Boyacá, en eso, no es distinta: tiene una bella expresión mestiza en los rostros de la gente, pero una idéntica división entre los muiscas de los museos y los “niños del campo” que llegan a pedir dulces en Villa de Leyva los días de mercado. Y una idéntica identificación de los niños “monos” con los niños hermosos (¿en la estética se resume el sentir social?), donde mono significa lo que en México güero e implica un insulto que con el tiempo se convirtió en piropo autoagresivo, en una expresión racista: mono es un simio así como algo huero o güero es algo podrido.

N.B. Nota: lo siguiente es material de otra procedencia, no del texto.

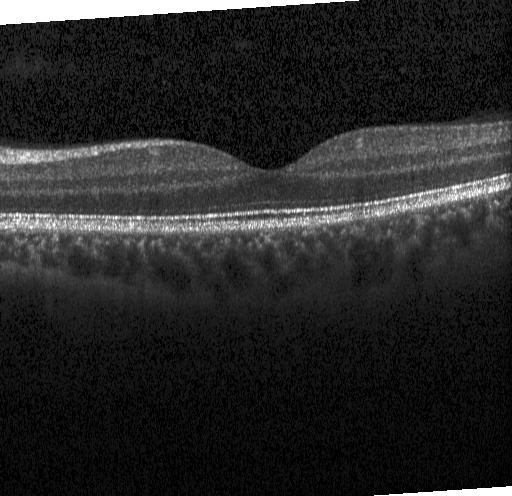 Spectral-domain OCT. OCT B-scan. Horizontal scan through the fovea. Instrument: Heidelberg Spectralis — Diagnosis: no choroidal neovascularization, diabetic macular edema, or drusen.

Eso sí: el clima, que impone ruanas al salir de noche, me encanta tanto como Helena se deja ir en el placer del infecto calor bochornoso y pegosteoso de la costa (ella dice que el de aquí es un sucio frío para pingüinas viejas). Y las sopitas…..hummm, amo las sopitas por la mañanita después de un paseo y un chocolate con almojábanas por la noche.